At the end of Part 1, I urged agency leaders to ensure that every member of their organization read the article to better understand the facts of this crisis and how the solution will never be successful if a “top-down” approach is used; these issues must be addressed from the bottom up to be successful. The hard work of identifying the fixes to these problems must involve the agency’s youngest and newest members teaming with the most senior members just as they work together at an emergency incident to save lives and property. These teams are the “who” to fixing the problems.

The primary role of fire chiefs and commissioners in this bottom-up approach is to ensure that each study team receives feedback from every agency team member, from the newest to the most senior. Nothing should be off limits when addressing the agency’s long-term survival. Chiefs and commissioners need to provide their support for the efforts of each team and monitor the internal relationships within each team while tracking each team’s progress. Then, leaders need to get out of the way and let the teams do their work. This process is certainly going to be a major journey for some agencies.

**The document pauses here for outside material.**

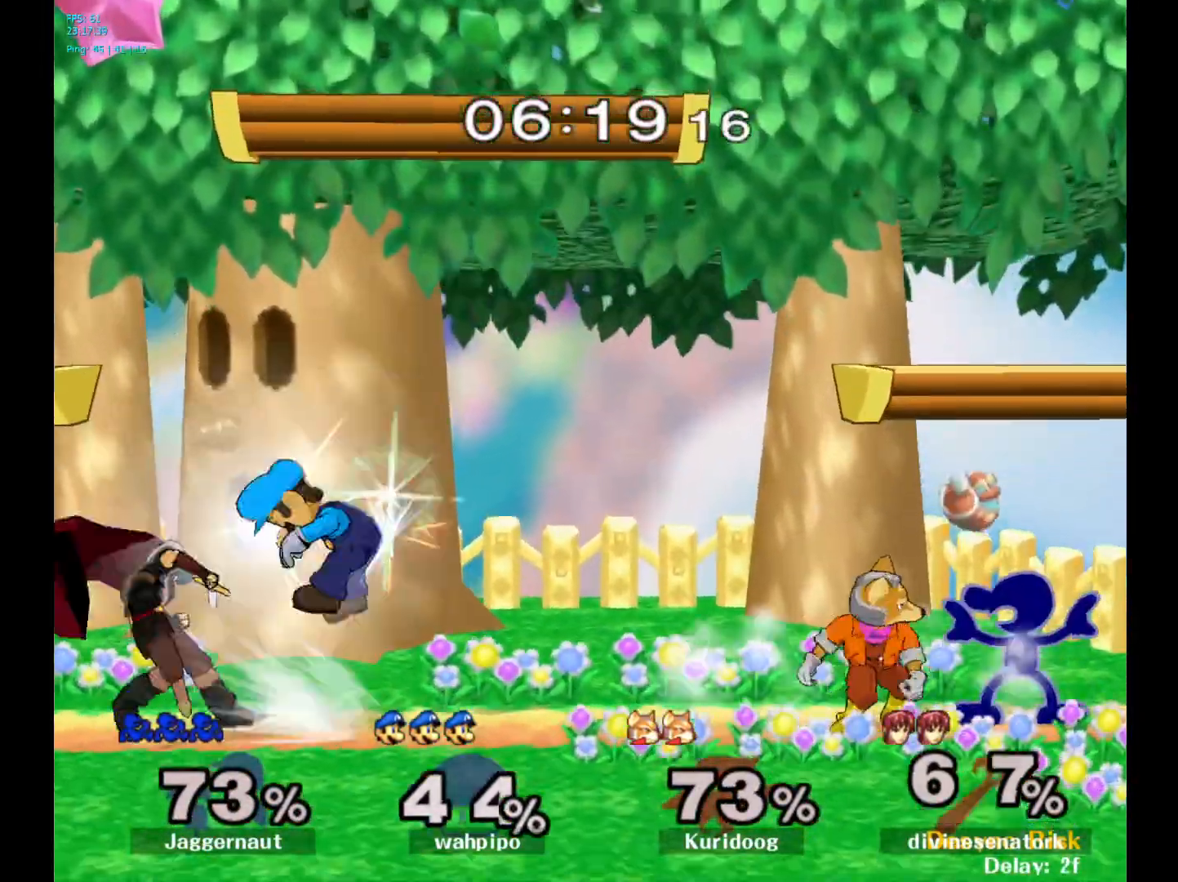
{"buttons": [], "left_stick": "center", "right_stick": "center", "events": [[33, "A", "up"], [117, "A", "down"], [200, "A", "up"], [217, "A", "down"], [217, "left_stick", "center"], [250, "A", "up"]]}
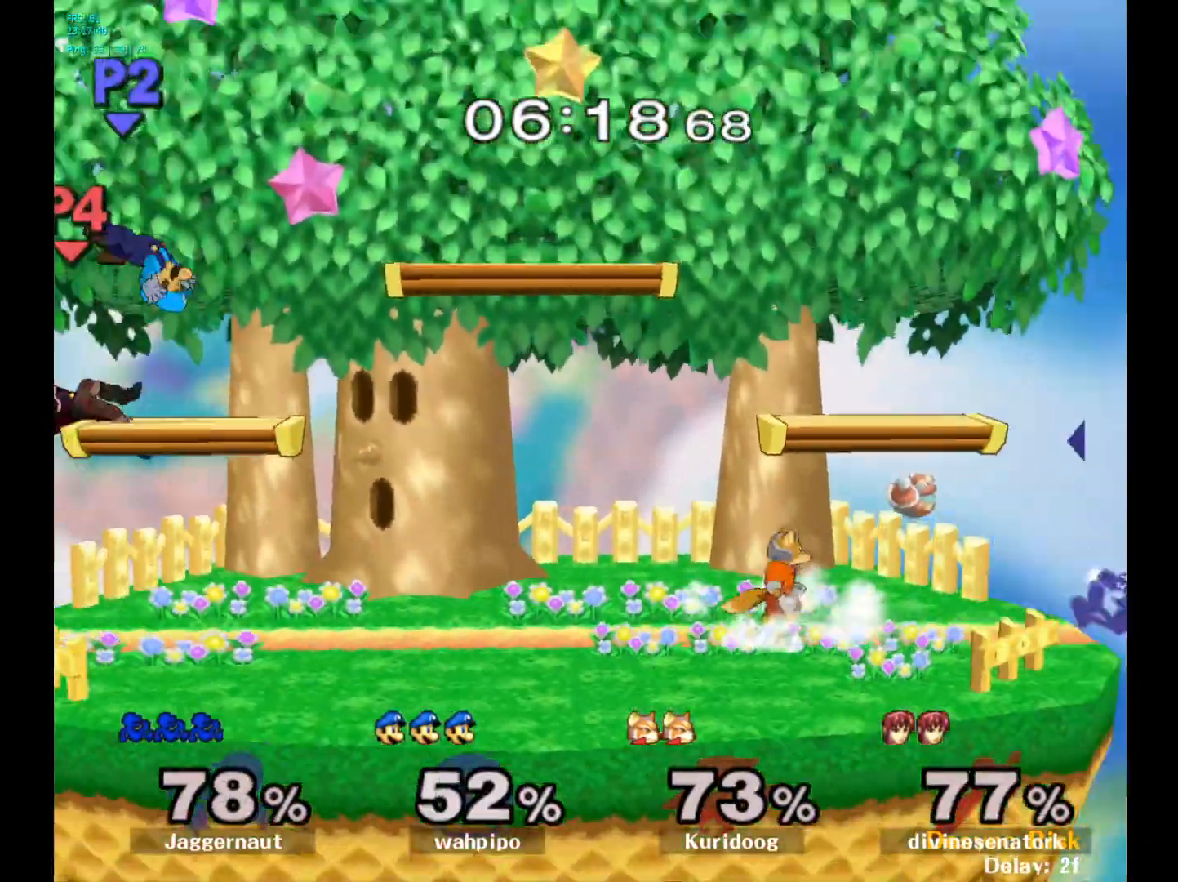
{"buttons": [], "left_stick": "left", "right_stick": "center", "events": [[83, "left_stick", "left"]]}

Before you can begin any journey, you must know where you are now and where you want to go. The “when” is certainly now! Teams must review what their agency offers to volunteers. When they recognize missing incentives and weaknesses, those teams must present leadership with the change solutions for success in the way their agency thinks, plans, and works at every level.

The major changes in the fire rescue and all emergency services began long before the pandemic. However, some leaders did not recognize that change was happening all around them because they believed, “That’s the way we have always done it, and what we did 25 or 50 years ago has always worked for us and will continue to work.” Every team member must be brave in supporting the changes they propose. Every agency leader and team member must also understand change is and always has been a constant fact of life.

Nobody Likes Change!

Agencies that make drastic fundamental changes may endanger the organization because those changes could upset current volunteers, causing them to consider leaving. Although that may be true, changing times and conditions demand changes. If you really want to know how to do a job better, ask the people doing that job. Those same current team members certainly have a clear view of what their agency is doing right and what it could be doing better. True leaders will involve everyone on their team in the improvement process. Open discussions, most of the time, lead to improvements, especially when all current members have been included in the change process. However, leaders must also be aware that there will always be those who will not accept any change, no matter what. Yes, these people may leave because of change. However, in the long term, their departures will likely be for the betterment of the agency.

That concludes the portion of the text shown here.